Wednesday, November 6, 2013

What's On in November

Ann Rippin is a senior lecturer at the University of Bristol in the Department of Management. As part of her research, Ann creates quilted and embroidered textiles about the companies she researches or some of the themes that she is interested in such as organisational excess, or foundation narratives.

© Ann Rippin

"Laura Ashley - her part in my downfall"
7.15 pm on Wednesday 13 November 2013
at Iffley Village Church Hall, Iffley, OX4 4EG.

Visitors welcome £5.00

Friday, November 1, 2013

Create A Floor

When Margaret Craig, Education Officer at Dorchester Abbey, first suggested a mini Big Stitch Day Amanda and I pondered the idea and then thought “why not?”. After all, part of the Guild’s remit is to get embroidery out there into the public eye and encourage them to join in, so this could be another opportunity to do just that.

We met up with Margaret at the Abbey and discussed how the day might run. The first thought was to take ideas from the new set of vestments commissioned from Helyne Jennings especially for the Abbey. This is ecclesiastical embroidery at its best - they are absolutely beautiful to look at and the work demonstrates the highest level of skill. We realised that we would need to use fabrics that would be easy to handle so decided on felt, then we needed to think about how non-sewers would stitch the motifs on.

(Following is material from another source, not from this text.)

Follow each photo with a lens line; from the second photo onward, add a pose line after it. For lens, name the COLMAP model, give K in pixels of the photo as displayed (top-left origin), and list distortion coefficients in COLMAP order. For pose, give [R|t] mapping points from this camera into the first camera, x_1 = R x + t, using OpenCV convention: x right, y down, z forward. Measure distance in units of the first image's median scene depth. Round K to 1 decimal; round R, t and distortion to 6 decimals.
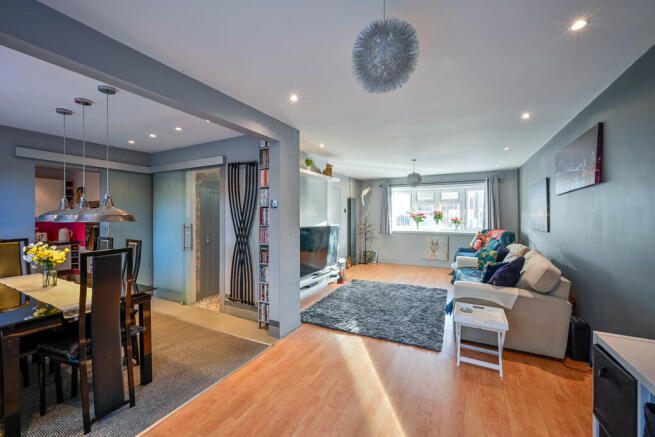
lens RADIAL K [[260.4, 0, 326.6], [0, 260.4, 218.1], [0, 0, 1]] dist [-0.001554, 0.000588]
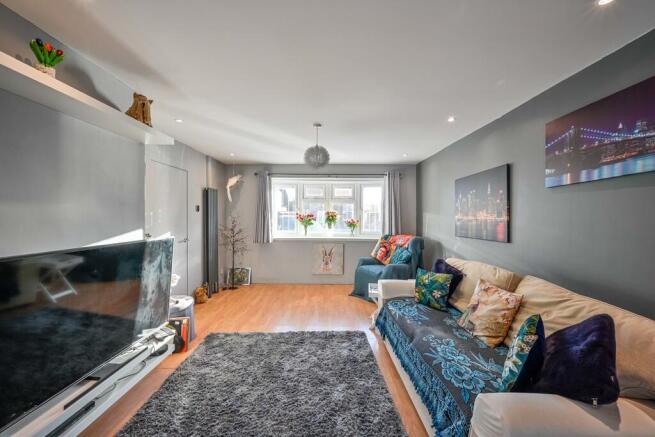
lens RADIAL K [[260.4, 0, 326.6], [0, 260.4, 219.3], [0, 0, 1]] dist [-0.001554, 0.000588]
pose [[0.881553, -0.000259, 0.472086, 0.049773], [-0.000731, 0.999998, 0.001914, -0.005116], [-0.472085, -0.002032, 0.881551, 0.327585]]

It was at the second meeting, whilst walking around the Abbey, that we came up with a different idea - create the floor in stitch. For anyone who was walked around an old church or Abbey before, they will know that the muted colours and patterns to be found in old, worn stone are interesting to us creative textile-types. There were (very) old headstones laid into the floor with italic lettering and angels’ wings, medieval floor tiles, and a host of other things to give us inspiration.

Amanda bought the basic cream felt which she and Kathy dyed in shades of greys and dull mustard, as well as some other pattered fabrics. The felt was cut into pieces of A4 and A5 size – that way we knew they would fit together like a floor. Karen hunted out old buttons in browns and greys and bought along some transfer crayons which could be used for rubbings (as well as a very useful set of instructions!). Alex dyed some heavy braids and fine lace in shades of bronze, dark greys and dusky pinks and printed onto lutradur and soft sew-in Vilene images of medieval floor tiles in various sizes. Margaret supplied us with needles, pins and scissors and everyone who came along bought some threads for everyone to use. That gave us a collection of things which we hoped people could just get going with, without having to think too hard.

When we got to the Abbey on a slightly chilly Saturday morning, Margaret was already getting everything organised. As well as sales tables, she had also arranged for 3 speakers for the day – Helen Russell (textiles teacher) on the vestments; Michala Gyetvai a mixed media artist on her work, and Suellen Pedley, a well-known and skilful ecclesiastical embroider. Margaret and her helpers also kindly provided sandwiches and cake for lunch, and Amanda kept the tea and coffee flowing.

It wasn’t long before more of the Guild members turned up and, sitting around one large table, started rummaging amongst the bits provided. Soon everyone was creating a piece of floor. It was a treat to spend a day chattering and stitching – by keeping stitches simple and just combining the laces, motifs and anything else that took our fancy, we had time to do more than one piece if we wanted. Other Guild members came along and sat together in parts of the Abbey to demonstrate other techniques and Kathy bought along a collection of Linus Quilts to show.

It was a shame that not more members of the public turned up for the day, but I’m sure those that did, enjoyed themselves. It wasn’t just adults who we persuaded to join in; there were also teenagers and a girl of 8 who was proudly shown by her dad how to sew buttons on. By the end of the day we had enough floor pieces to fill two A3 boards which we left with the Abbey. Thanks to everyone who gave up their time on the day and I think we did a grand job showing how a simple idea can be translated into stitch.